I want to mean ITS on the current cpu NUMA node.
Yes, "local_its" is better.

>
>> +
>>  #define gic_data_rdist()		(raw_cpu_ptr(gic_rdists->rdist))
>>  #define gic_data_rdist_cpu(cpu)		(per_cpu_ptr(gic_rdists->rdist, cpu))
>>  #define gic_data_rdist_rd_base()	(gic_data_rdist()->rd_base)
>> @@ -4058,19 +4060,25 @@ static struct irq_chip its_vpe_irq_chip = {
>>  
>>  static struct its_node *find_4_1_its(void)
>>  {
>> -	static struct its_node *its = NULL;
>> +	struct its_node *its = NULL;
>> +	struct its_node *its_non_cpu_node = NULL;
>> +	int cpu = smp_processor_id();
>>  
>> -	if (!its) {
>> -		list_for_each_entry(its, &its_nodes, entry) {
>> -			if (is_v4_1(its))
>> -				return its;
>> -		}
>> +	if (per_cpu(its_on_cpu, cpu))
>> +		return per_cpu(its_on_cpu, cpu);
>>  
>> -		/* Oops? */
>> -		its = NULL;
>> -	}
>> +	list_for_each_entry(its, &its_nodes, entry) {
>> +		if (is_v4_1(its) && its->numa_node == cpu_to_node(cpu)) {
>> +			per_cpu(its_on_cpu, cpu) = its;
>> +			return its;
>> +		} else if (is_v4_1(its))
>> +			its_non_cpu_node = its;
>> +	}
> Why do you consider the NUMA node instead of the ITS' own affinity?
> SVPET gives you some notion of distance with the RDs, and that'd
> probably be useful.

I assumed BIOS should report NUMA node following real topology, use NUMA node
for simplicity.

>
>>  
>> -	return its;
>> +	if (!per_cpu(its_on_cpu, cpu) && its_non_cpu_node)
>> +		per_cpu(its_on_cpu, cpu) = its_non_cpu_node;
>> +
>> +	return its_non_cpu_node;
>>  }
> Urgh. Mixing init and runtime is awful. Why isn't this initialised
> when a CPU comes up? We already have all the infrastructure.
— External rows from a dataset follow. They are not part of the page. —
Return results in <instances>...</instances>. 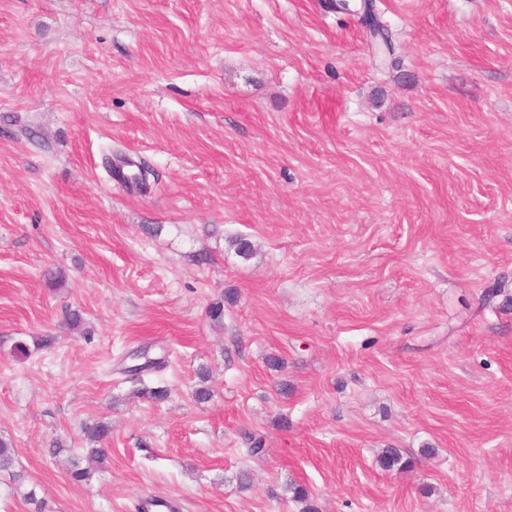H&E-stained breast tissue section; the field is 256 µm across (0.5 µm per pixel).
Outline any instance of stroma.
Returning <instances> with one entry per match:
<instances>
[{
  "label": "stroma",
  "instance_id": "1",
  "mask_svg": "<svg viewBox=\"0 0 512 512\" xmlns=\"http://www.w3.org/2000/svg\"><path fill=\"white\" fill-rule=\"evenodd\" d=\"M349 4L0 0V512H512V0ZM369 33L371 40L378 45L379 49H381L384 55V61H389L392 66L399 65L400 60L394 56L395 47L387 29L383 25L376 28L371 27ZM119 164H124L129 167L137 168V173L125 175L121 172L119 164H116L114 168V175L119 180L135 185L136 187L147 186V175L152 173V169L142 161L135 162L131 158L124 157L118 160Z\"/></svg>",
  "mask_w": 512,
  "mask_h": 512
}]
</instances>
The original find_4_1_its use "static struct its_node *its" to save 4_1 ITS, and
it's init inside this function. So, to follow this, I tried to not modify this usage.

>
> But the biggest question is "what sort of performance improvement does
> this bring"? You give no numbers, no way to evaluate anything.
>
> I've asked for that times and times again: if your changes are
> claiming a performance improvement, please back it up. It's not that
> hard. 

On a 2-socket environment, reported as 2-NUMA, each socket with one ITS
and 32 cpu, GICv4.1 enabled.
For performance, I deploy a 4U8G guest, 4 vcpu on same socket.
When I deploy guest on socket0, kvm-unit-tests ipi_hw result is 850ns. It
test the delay from one vcpu sending ipi to another vcpu receiving ipi in guest.
When I deploy guest on socket1, the result is 750ns.
The reason is VSGI sender always use lasted reported ITS to inject VSGI.
The access from cpu to other-socket ITS will cost 100ns more compared to cpu
to local ITS.


>
> Thanks,
>
> 	M.
>